Check the Root!

tree-rootIt has been a precarious week! I was laughing and joking with a coworker less than a week ago, and then learned that her doctor phoned while she was in a meeting demanding her to get to the hospital to follow up on a test administered earlier that morning.  I left work to head out of town to minister in dance at an event for a friend who is battling breast cancer.  During the service, I sent a text message to check on a spiritual mentor who’d had an outpatient procedure earlier in the day.  I learned that she was experiencing complications and was taken back to the hospital.  Two days later, my Aunt who is 88 fell down a flight of stairs at church and was taken to the hospital.  Each of these aforementioned events required individual and immediate attention.  I have a unique relationship with each person, but even on what I may consider one of my best days with my “S” on my chest, I cannot be everywhere at the same time.  Due to the seriousness of each situation, I desired to be.  For each situation was precarious – dangerously lacking in stability and stability; and subject to chance or unknown conditions (free dictionary).  In my weariness to be that sister for every season, I am grateful that God is likened to Visa – He is everywhere I want to be! In an instant, I joined others, some who I knew and more who I didn’t, to intercede and pray for the four…my coworker, my sister in Christ, my spiritual mentor and my Aunt.

As I said, its been a precarious week! The word precarious is not a word that elicits joy.  After all, when its used, things are typically in dire conditions.  Yet, as my 8th grade English teacher Mrs. Johnson reminded, we must study the root.  The fact of the matter is that the word precarious has an additional definition – dependent on the will or favor of another.  Further, the word “prayer” comes from the Latin precarius, which means “obtained by begging, to entreat.” I thought this was strange.  But is it? Why would the word prayer come from something that is deemed dangerous? I believe that we are often introduced to prayer as a result of what we perceive to be dangerous – and we do entreat God, beg God and expect God to show up! And that is good – but we cannot stop there.  There are over 500 verses in the Bible that reference prayer, and yet, if remembered can stabilize us at the root of any situation.  Thessalonians 5:7: Pray without ceasing.  This doesn’t mean that we are on our knees, or in or prayer closets, or stretched out prostrate for hours on end.  Some of us may be at a point in life where we are able to do so (and for that we thank you), but many of us are not, and must pray as we get dressed, drive in our cars, walk into boardrooms, while working out, while sitting at soccer practice, while in the drive through line at the bank (and on and on) do our praying.  We must as William Murphy reminds in the song with Tasha Cobbs, “get up and go to work honey!”

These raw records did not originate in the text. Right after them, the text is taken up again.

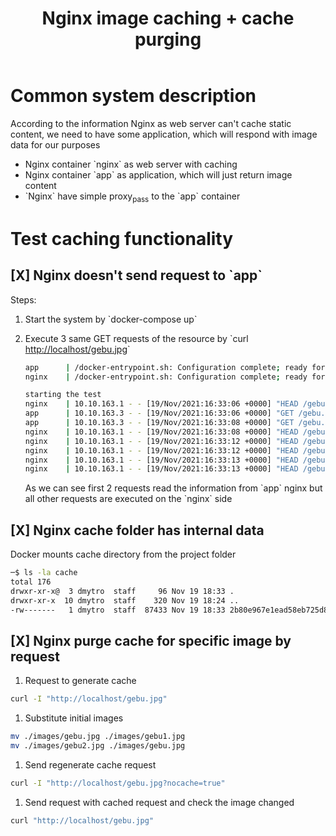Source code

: #+TITLE: Nginx image caching + cache purging

* Common system description
According to the information Nginx as web server can't cache static content, we need to have some application, which will respond with image data for our purposes

- Nginx container `nginx` as web server with caching
- Nginx container `app` as application, which will just return image content
- `Nginx` have simple proxy_pass to the `app` container
* Test caching functionality
** [X] Nginx doesn't send request to `app`
Steps:
1. Start the system by `docker-compose up`
2. Execute 3 same GET requests of the resource by `curl http://localhost/gebu.jpg`
   #+begin_src bash
        app      | /docker-entrypoint.sh: Configuration complete; ready for start up
        nginx    | /docker-entrypoint.sh: Configuration complete; ready for start up

        starting the test
        nginx    | 10.10.163.1 - - [19/Nov/2021:16:33:06 +0000] "HEAD /gebu.jpg HTTP/1.1" 200 0 "-" "curl/7.64.1"
        app      | 10.10.163.3 - - [19/Nov/2021:16:33:06 +0000] "GET /gebu.jpg HTTP/1.0" 200 65536 "-" "curl/7.64.1"
        app      | 10.10.163.3 - - [19/Nov/2021:16:33:08 +0000] "GET /gebu.jpg HTTP/1.0" 200 86833 "-" "curl/7.64.1"
        nginx    | 10.10.163.1 - - [19/Nov/2021:16:33:08 +0000] "HEAD /gebu.jpg HTTP/1.1" 200 0 "-" "curl/7.64.1"
        nginx    | 10.10.163.1 - - [19/Nov/2021:16:33:12 +0000] "HEAD /gebu.jpg HTTP/1.1" 200 0 "-" "curl/7.64.1"
        nginx    | 10.10.163.1 - - [19/Nov/2021:16:33:12 +0000] "HEAD /gebu.jpg HTTP/1.1" 200 0 "-" "curl/7.64.1"
        nginx    | 10.10.163.1 - - [19/Nov/2021:16:33:13 +0000] "HEAD /gebu.jpg HTTP/1.1" 200 0 "-" "curl/7.64.1"
        nginx    | 10.10.163.1 - - [19/Nov/2021:16:33:13 +0000] "HEAD /gebu.jpg HTTP/1.1" 200 0 "-" "curl/7.64.1"
   #+end_src

   As we can see first 2 requests read the information from `app` nginx but all other requests are executed on the `nginx` side
** [X] Nginx cache folder has internal data
Docker mounts cache directory from the project folder

#+begin_src bash
    ─$ ls -la cache
    total 176
    drwxr-xr-x@  3 dmytro  staff     96 Nov 19 18:33 .
    drwxr-xr-x  10 dmytro  staff    320 Nov 19 18:24 ..
    -rw-------   1 dmytro  staff  87433 Nov 19 18:33 2b80e967e1ead58eb725d823f29e1fde
#+end_src
** [X] Nginx purge cache for specific image by request
    1. Request to generate cache
    #+begin_src bash
     curl -I "http://localhost/gebu.jpg"
    #+end_src
    2. Substitute initial images
    #+begin_src bash
    mv ./images/gebu.jpg ./images/gebu1.jpg
    mv ./images/gebu2.jpg ./images/gebu.jpg
    #+end_src
    3. Send regenerate cache request
    #+begin_src bash
    curl -I "http://localhost/gebu.jpg?nocache=true"
    #+end_src
    4. Send request with cached request and check the image changed
    #+begin_src bash
    curl "http://localhost/gebu.jpg"
    #+end_src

I would suggest that its dangerous not to pray.  Its dangerous not to hear something tragic on the news and not pause to ask God to comfort a family and bring someone who is missing home.  Its dangerous not to thank God for a for a military family reunited when you have the blessing of witnessing their homecoming.  Its dangerous not to pray for others who share a hospital room with the loved one you are visiting.  But thankfully, our prayer can go beyond what we consider a dangerous situation.  In fact, when we pray without ceasing, we can actually avert some dangerous situations from even occurring!

If you’ve ever been around a child who begs (particularly during this holiday season), you know they master the art to no avail.  As a child, my options for begging were limited.  I asked verbally, and I wrote a note.  Now, children can email pictures, create videos, powerpoint presentations, text messages and the like to beg for what they desire.  My dog Diamond begs like crazy when there is any food besides dog food being prepared.  Occasionally, we ignore begging, but more often than not, we succumb to the pressure, we consider the case and we grant what is desired.  Imagine God, taking notice when we are placing our desires before him relentlessly….and not for the fishes and the loaves, but for healing, for deliverance, for breakthrough, for life altering circumstances! Can we entreat him without ceasing? He has the ability and desire to get to the root of the matter so that our precarious situation becomes safe and secure in his hands through prayer! Prayer is the stabilizer of the uncertainty.  And you don’t have to worry about him just throwing you a scrap to shut you up!

And, in case you’re wondering.  The coworker received a misread, my sister is Christ is healed and is navigating the physical remnants of cancer, my spiritual mentor remains in the hospital and is improving daily and my 88 year old Aunt, well, she has no broken bones and no complications and has resumed her daily routine.  No precarious predicaments here….just praise and prayer!